### [Task directions]
Could you write the next part of the issue about how to target Wizard, picking up right after its final line?

[[ Extracted text, beginning ]]

How to target `Wizard` #54

ejrgilbert · 2024-06-12T18:14:10Z

Progress Tracker

Overview

The emitter that targets Wizard for instrumentation could emit a Wasm module that specifies where a probe should be attached to a program by placing the pattern matching rule in the name of a function export.
All exported functions are these pattern matching rules, e.g.:

( export "match_rule / pred_func(pred_args) / (probe_args))" (func 0))

Wizard will read this in and run the pattern matching rules to find all places in the program to call func 0. Note that in whamm a predicate can include static AND dynamic data. This means that the static portion of the predicate will reside in the match rule's predicate logic and the dynamic portion will be "pushed down" into the probe's function (in this case func 0).
This means that the predicate needs to be split out to have static predication in the export name and dynamic predication in the func 0 instructions!

Breaking Down the Export Name

match_rule / pred_func(pred_args) / (probe_args))

`match_rule`

Purpose: This is used to specify where to attach the probe in the application module.

This will basically just be the normal probe specification, but without the 'mode' portion, e.g.:
"wasm:opcode:call"

`pred_func`

Purpose: This function is used to further predicate on what constitutes a match site at match time.

This will be a pointer to the function in mon.wasm that contains the static predication logic. It could either be a function name OR a function ID preceded by $, e.g.:
"$call_predicate", or "$1"

`pred_args`

**Purpose: ** This is used to list the arguments that the engine will need to pass when invoking the predicate function.

The ordering of this is important! The predicate function expects the same ordering as requested in the match rule. An example:
"fid, pc"

`probe_args`

**Purpose: ** This is used to list the arguments that the engine will need to pass when invoking the probe function.

The ordering of this is important! The predicate function expects the same ordering as requested in the match rule. An example:
"fid, pc, arg0"

The provided globals that will need to be supported by wizard

To see this, use the info utility of whamm:

cargo run -- info -fg --spec "wasm:opcode:*"

[[ Extracted text, end ]]
[[ Records provided, beginning ]]

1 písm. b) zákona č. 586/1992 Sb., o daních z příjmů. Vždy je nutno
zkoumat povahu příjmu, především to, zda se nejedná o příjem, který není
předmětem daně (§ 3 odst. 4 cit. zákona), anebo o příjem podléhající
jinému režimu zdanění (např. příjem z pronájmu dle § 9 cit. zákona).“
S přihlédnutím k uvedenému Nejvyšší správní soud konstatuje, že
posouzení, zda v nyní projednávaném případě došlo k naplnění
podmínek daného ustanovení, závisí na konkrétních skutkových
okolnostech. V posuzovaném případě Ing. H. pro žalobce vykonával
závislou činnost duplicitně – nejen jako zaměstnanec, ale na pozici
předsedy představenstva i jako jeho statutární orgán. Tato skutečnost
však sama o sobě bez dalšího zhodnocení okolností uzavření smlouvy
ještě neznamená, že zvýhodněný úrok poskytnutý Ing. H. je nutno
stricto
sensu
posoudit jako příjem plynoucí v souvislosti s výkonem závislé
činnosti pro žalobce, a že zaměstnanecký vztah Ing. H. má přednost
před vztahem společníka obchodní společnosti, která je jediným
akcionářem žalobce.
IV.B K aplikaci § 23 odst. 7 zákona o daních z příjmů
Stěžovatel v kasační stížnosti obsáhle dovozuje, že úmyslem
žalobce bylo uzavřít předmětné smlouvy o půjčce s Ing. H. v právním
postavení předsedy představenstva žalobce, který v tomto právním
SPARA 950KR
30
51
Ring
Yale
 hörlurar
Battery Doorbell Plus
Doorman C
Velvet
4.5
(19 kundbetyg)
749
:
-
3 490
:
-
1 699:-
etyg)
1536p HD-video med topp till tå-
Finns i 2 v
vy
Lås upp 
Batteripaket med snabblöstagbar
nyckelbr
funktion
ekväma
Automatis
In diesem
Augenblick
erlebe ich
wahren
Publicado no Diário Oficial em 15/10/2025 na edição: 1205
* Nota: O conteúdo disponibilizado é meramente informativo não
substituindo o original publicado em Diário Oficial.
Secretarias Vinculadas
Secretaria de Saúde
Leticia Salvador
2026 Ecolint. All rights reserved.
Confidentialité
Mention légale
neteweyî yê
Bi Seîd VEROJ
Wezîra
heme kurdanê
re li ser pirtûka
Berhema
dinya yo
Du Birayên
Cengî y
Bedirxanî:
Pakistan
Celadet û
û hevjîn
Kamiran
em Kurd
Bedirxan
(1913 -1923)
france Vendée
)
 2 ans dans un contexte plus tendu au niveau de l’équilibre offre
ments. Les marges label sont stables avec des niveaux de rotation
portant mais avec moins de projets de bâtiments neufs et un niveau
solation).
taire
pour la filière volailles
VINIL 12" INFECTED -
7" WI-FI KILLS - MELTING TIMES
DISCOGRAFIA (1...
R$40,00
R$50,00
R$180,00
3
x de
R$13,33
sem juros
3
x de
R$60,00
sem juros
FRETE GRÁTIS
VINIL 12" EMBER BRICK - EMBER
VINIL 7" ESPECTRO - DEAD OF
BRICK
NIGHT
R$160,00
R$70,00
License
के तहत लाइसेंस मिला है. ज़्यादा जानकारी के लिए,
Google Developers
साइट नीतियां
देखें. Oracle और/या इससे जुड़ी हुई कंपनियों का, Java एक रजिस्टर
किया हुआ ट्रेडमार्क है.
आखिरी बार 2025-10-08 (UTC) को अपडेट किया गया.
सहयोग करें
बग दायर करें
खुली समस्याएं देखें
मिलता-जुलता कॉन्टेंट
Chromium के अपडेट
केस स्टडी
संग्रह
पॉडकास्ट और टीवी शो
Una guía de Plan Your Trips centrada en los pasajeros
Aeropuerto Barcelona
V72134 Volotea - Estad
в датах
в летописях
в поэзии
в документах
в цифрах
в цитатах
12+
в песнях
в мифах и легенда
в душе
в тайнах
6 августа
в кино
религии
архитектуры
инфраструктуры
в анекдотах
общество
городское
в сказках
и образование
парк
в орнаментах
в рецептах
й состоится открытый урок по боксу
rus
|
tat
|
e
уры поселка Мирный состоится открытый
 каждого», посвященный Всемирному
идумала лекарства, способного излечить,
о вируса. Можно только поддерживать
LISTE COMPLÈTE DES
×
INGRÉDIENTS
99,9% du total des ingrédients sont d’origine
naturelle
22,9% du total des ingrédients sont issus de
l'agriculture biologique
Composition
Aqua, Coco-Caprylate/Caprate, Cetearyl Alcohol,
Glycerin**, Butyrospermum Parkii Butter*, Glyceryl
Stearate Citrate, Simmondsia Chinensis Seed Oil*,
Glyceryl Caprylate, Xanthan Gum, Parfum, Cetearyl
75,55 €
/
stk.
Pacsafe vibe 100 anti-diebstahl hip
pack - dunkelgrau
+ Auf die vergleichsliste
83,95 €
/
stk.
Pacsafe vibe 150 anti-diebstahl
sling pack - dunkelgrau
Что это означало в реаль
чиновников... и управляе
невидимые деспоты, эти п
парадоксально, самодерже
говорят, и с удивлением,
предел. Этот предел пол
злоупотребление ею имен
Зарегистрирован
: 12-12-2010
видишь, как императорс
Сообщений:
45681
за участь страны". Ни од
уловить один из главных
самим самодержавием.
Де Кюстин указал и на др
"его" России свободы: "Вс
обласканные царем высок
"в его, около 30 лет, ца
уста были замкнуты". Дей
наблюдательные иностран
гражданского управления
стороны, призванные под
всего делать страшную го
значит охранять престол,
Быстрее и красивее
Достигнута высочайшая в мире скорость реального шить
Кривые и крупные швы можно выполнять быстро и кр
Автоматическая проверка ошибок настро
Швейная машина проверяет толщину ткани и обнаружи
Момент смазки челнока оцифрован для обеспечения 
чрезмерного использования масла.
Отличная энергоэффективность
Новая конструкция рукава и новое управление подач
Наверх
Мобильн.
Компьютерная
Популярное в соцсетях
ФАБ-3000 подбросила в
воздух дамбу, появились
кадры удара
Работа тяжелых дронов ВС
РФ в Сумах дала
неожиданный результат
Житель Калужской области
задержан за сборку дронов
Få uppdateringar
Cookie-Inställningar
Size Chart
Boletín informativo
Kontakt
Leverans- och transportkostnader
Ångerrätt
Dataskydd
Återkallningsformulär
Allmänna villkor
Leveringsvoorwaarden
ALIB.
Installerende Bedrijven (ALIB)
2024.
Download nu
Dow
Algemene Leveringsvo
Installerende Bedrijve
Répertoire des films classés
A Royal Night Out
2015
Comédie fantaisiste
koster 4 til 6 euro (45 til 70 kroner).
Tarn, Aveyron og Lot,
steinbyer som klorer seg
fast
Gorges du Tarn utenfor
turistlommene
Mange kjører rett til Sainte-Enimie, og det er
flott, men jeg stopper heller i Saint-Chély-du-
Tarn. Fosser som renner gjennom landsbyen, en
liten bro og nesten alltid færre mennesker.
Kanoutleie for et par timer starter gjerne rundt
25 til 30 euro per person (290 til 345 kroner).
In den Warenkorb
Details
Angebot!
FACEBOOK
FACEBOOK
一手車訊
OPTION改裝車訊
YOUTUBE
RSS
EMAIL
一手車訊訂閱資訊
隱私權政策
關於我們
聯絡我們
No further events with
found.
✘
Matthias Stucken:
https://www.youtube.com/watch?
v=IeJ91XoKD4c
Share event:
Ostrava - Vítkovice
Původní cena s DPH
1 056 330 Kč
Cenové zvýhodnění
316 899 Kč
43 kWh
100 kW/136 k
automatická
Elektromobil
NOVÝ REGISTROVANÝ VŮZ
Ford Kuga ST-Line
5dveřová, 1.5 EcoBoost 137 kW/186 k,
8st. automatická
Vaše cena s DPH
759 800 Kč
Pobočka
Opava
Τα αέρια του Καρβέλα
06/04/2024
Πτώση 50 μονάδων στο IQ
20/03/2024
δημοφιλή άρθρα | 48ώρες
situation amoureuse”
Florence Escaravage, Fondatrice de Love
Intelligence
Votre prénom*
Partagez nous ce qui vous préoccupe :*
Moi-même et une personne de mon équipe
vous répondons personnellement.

[[ Records provided, end ]]

### [Written answer]
Note: There is still some work to be done, these are not exhaustive.

An Example

The whamm script:

i32 count;

wasm:opcode:call:before / (fid == 3 && pc != 2) / {
   if (arg0 == 1) {
       count++;
   }
}

The resulting mon.wasm:

(module
  (type (;0;) (func (result i32)))
  (type (;1;) (func (param i32 i32) (result i32)))
  (type (;2;) (func (param i32)))
  (func $get_count (;0;) (type 0) (result i32)
    global.get 0
  )
  (func (;1;) (type 1) (param i32 i32) (result i32)
    local.get 0
    i32.const 3
    i32.eq
    local.get 1
    i32.const 2
    i32.ne
    i32.and
  )
  (func (;2;) (type 2) (param i32)
    local.get 0
    i32.const 1
    i32.eq
    if ;; label = @1
      global.get 0
      i32.const 1
      i32.add
      global.set 0
    end
  )
  (global (;0;) (mut i32) i32.const 0)
  (export "get_count" (func $get_count))
  (export "wasm:opcode:call / $1(fid, pc) / (arg0)" (func 2))
)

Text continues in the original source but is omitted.